→ What you need to do
Set down the data again exactly. Pictures are not part of the copy.
-------- Source data --------
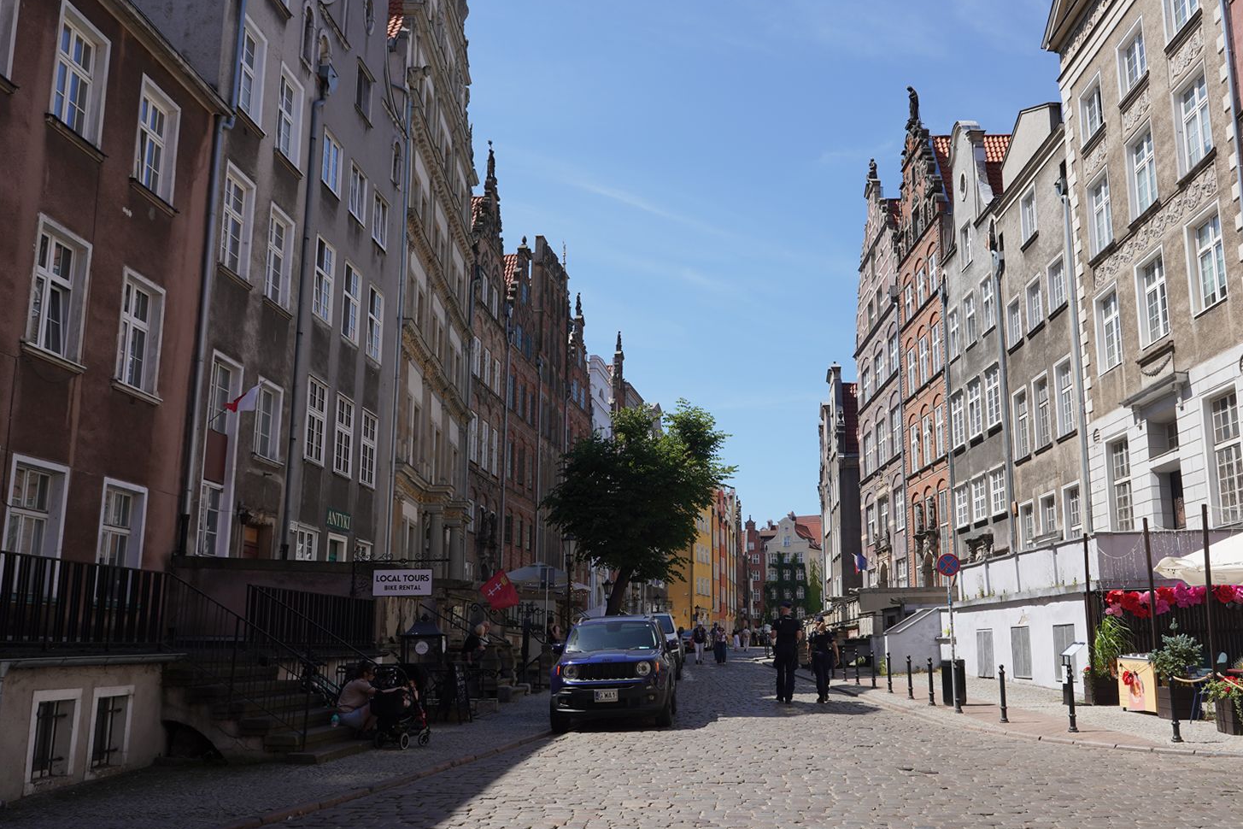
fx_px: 1139
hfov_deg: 56.8
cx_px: 744
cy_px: 412
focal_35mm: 33
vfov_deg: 40.0
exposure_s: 1/100
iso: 100
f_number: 14
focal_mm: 24
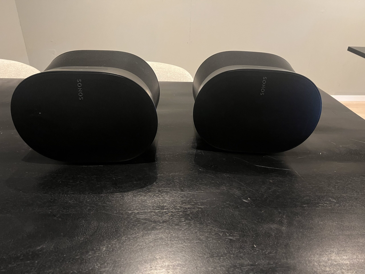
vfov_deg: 53.1
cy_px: 137
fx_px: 274
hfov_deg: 67.3
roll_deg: -2.1
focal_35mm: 26
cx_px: 182
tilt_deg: -30.4
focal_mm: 5.7
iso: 640
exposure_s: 1/30
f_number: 1.5
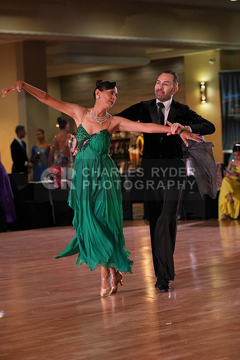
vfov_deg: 17.9
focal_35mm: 114
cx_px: 120
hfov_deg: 12.0
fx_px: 1139
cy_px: 180
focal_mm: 114
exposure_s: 1/500
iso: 1250
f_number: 4
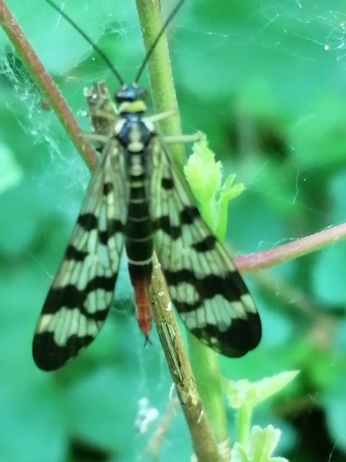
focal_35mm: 100
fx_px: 1333
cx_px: 173
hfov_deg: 14.8
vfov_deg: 19.6
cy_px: 231
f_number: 1.8
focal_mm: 3.46
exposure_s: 1/36
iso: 200
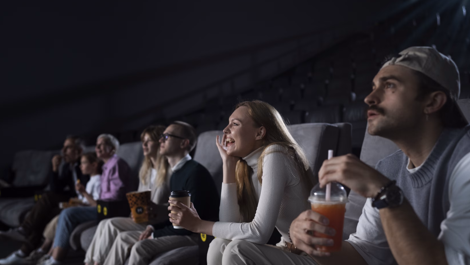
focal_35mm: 43
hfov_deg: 47.4
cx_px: 238
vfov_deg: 27.7
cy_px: 150
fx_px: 536
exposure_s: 1/200
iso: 800
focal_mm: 35
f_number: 2.2
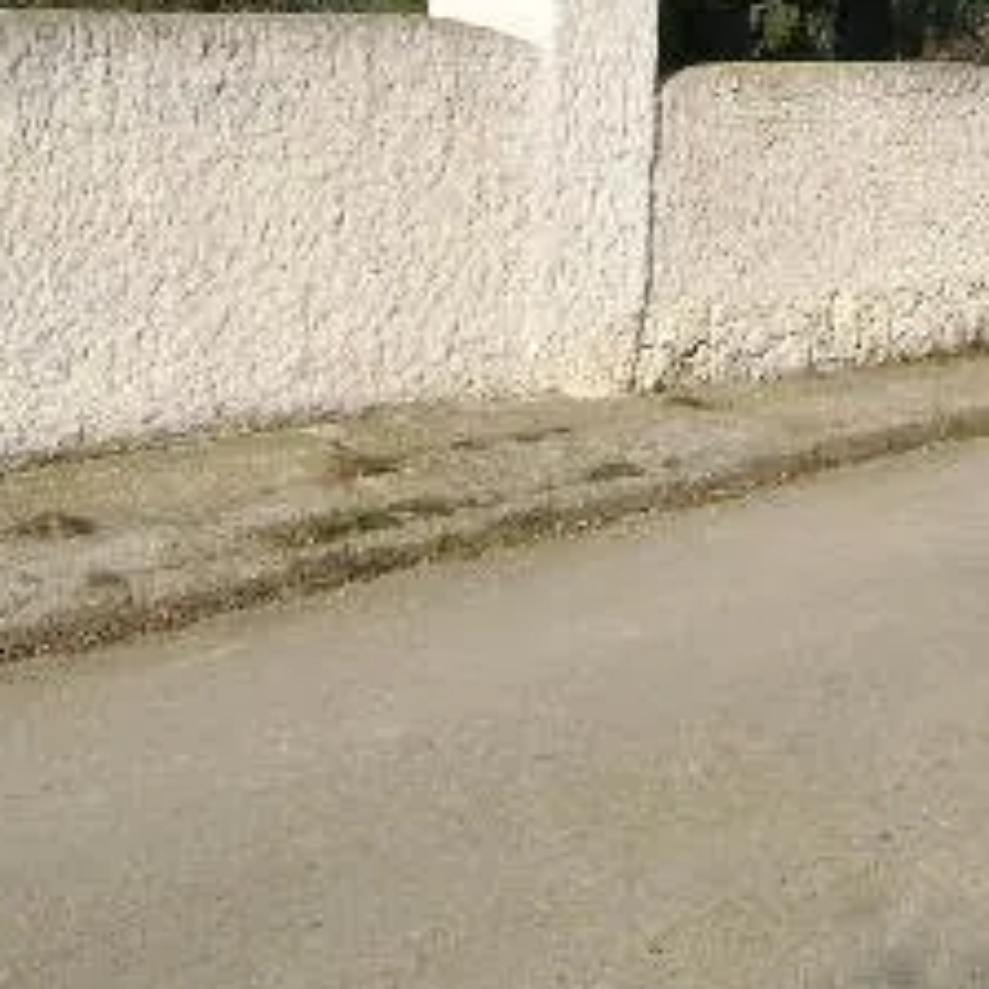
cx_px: 817
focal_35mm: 86
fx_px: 2780
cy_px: 119
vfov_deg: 19.8
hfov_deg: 19.9
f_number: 4.9
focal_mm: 5.7
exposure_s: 1/426
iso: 50
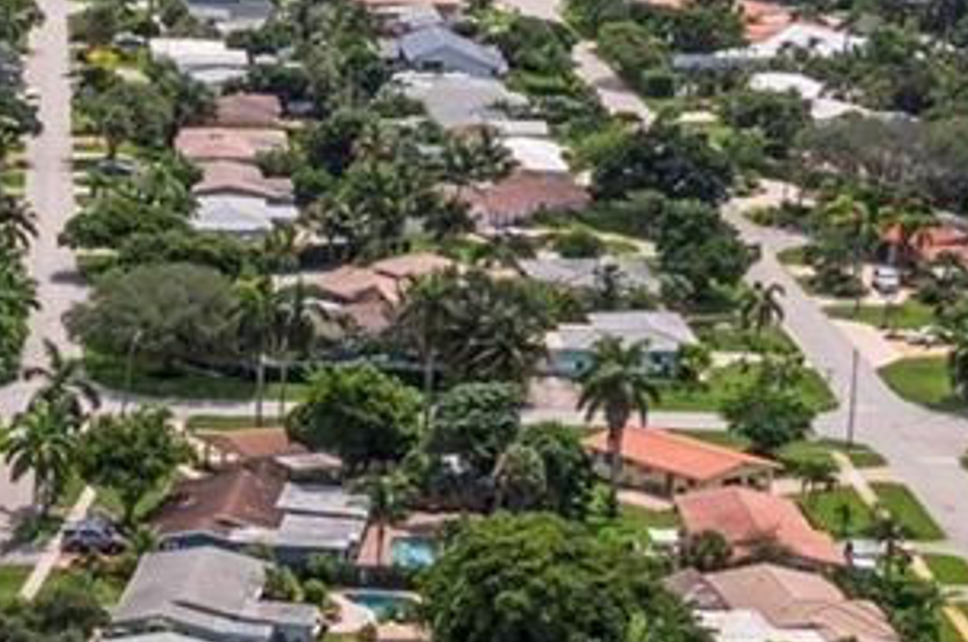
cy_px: 621
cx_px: -476
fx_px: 3973
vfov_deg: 9.2
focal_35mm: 148
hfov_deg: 13.1
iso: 100
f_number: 9
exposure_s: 1/160
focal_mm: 10.26
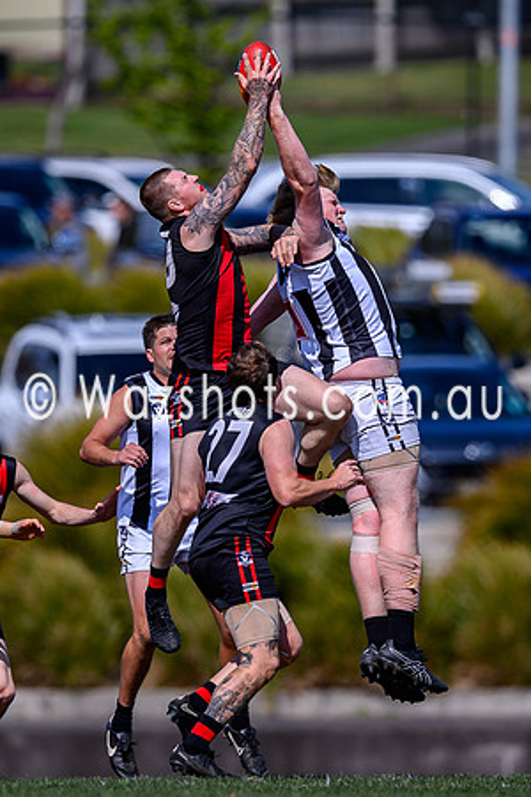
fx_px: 20203
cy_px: 418
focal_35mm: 913
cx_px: 296
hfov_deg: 1.5
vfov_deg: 2.3
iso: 140
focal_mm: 500
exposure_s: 1/2500
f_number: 4
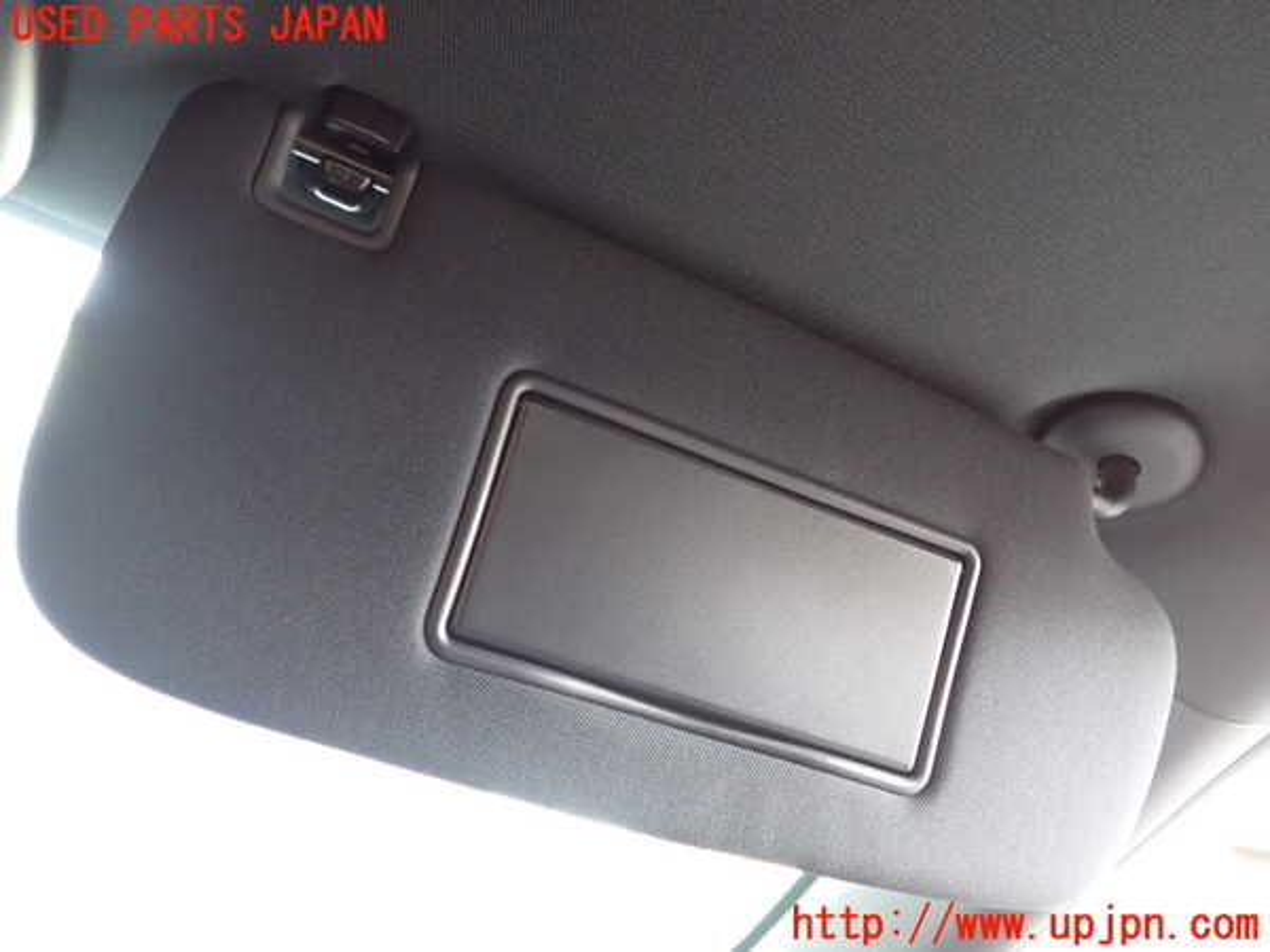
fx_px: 1101
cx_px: 635
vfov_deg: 46.8
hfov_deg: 60.0
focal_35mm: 30
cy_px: 476
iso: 800
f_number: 2.3
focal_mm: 5.4
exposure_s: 1/30
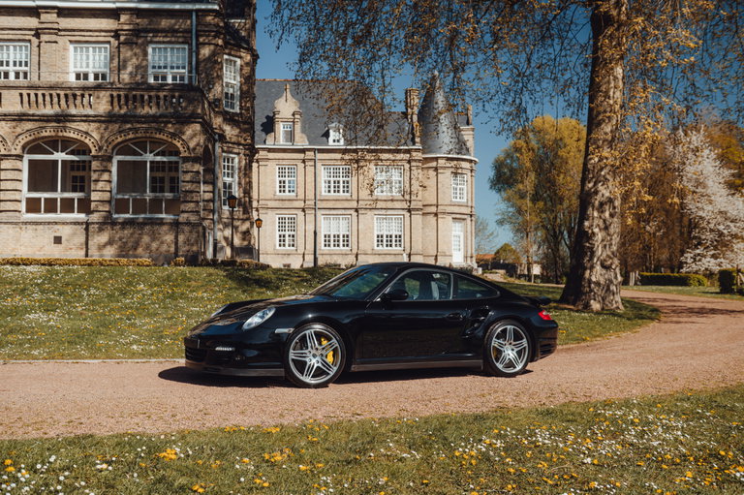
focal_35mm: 38
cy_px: 248
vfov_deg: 35.0
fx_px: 785
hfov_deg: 50.7
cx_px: 372
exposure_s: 1/250
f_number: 4.5
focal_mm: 38
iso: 100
--------
→ Your solution
fx_px: 1139
hfov_deg: 56.8
cx_px: 744
cy_px: 412
focal_35mm: 33
vfov_deg: 40.0
exposure_s: 1/100
iso: 100
f_number: 14
focal_mm: 24
vfov_deg: 53.1
cy_px: 137
fx_px: 274
hfov_deg: 67.3
roll_deg: -2.1
focal_35mm: 26
cx_px: 182
tilt_deg: -30.4
focal_mm: 5.7
iso: 640
exposure_s: 1/30
f_number: 1.5
vfov_deg: 17.9
focal_35mm: 114
cx_px: 120
hfov_deg: 12.0
fx_px: 1139
cy_px: 180
focal_mm: 114
exposure_s: 1/500
iso: 1250
f_number: 4
focal_35mm: 100
fx_px: 1333
cx_px: 173
hfov_deg: 14.8
vfov_deg: 19.6
cy_px: 231
f_number: 1.8
focal_mm: 3.46
exposure_s: 1/36
iso: 200
focal_35mm: 43
hfov_deg: 47.4
cx_px: 238
vfov_deg: 27.7
cy_px: 150
fx_px: 536
exposure_s: 1/200
iso: 800
focal_mm: 35
f_number: 2.2
cx_px: 817
focal_35mm: 86
fx_px: 2780
cy_px: 119
vfov_deg: 19.8
hfov_deg: 19.9
f_number: 4.9
focal_mm: 5.7
exposure_s: 1/426
iso: 50
cy_px: 621
cx_px: -476
fx_px: 3973
vfov_deg: 9.2
focal_35mm: 148
hfov_deg: 13.1
iso: 100
f_number: 9
exposure_s: 1/160
focal_mm: 10.26
fx_px: 20203
cy_px: 418
focal_35mm: 913
cx_px: 296
hfov_deg: 1.5
vfov_deg: 2.3
iso: 140
focal_mm: 500
exposure_s: 1/2500
f_number: 4
fx_px: 1101
cx_px: 635
vfov_deg: 46.8
hfov_deg: 60.0
focal_35mm: 30
cy_px: 476
iso: 800
f_number: 2.3
focal_mm: 5.4
exposure_s: 1/30
focal_35mm: 38
cy_px: 248
vfov_deg: 35.0
fx_px: 785
hfov_deg: 50.7
cx_px: 372
exposure_s: 1/250
f_number: 4.5
focal_mm: 38
iso: 100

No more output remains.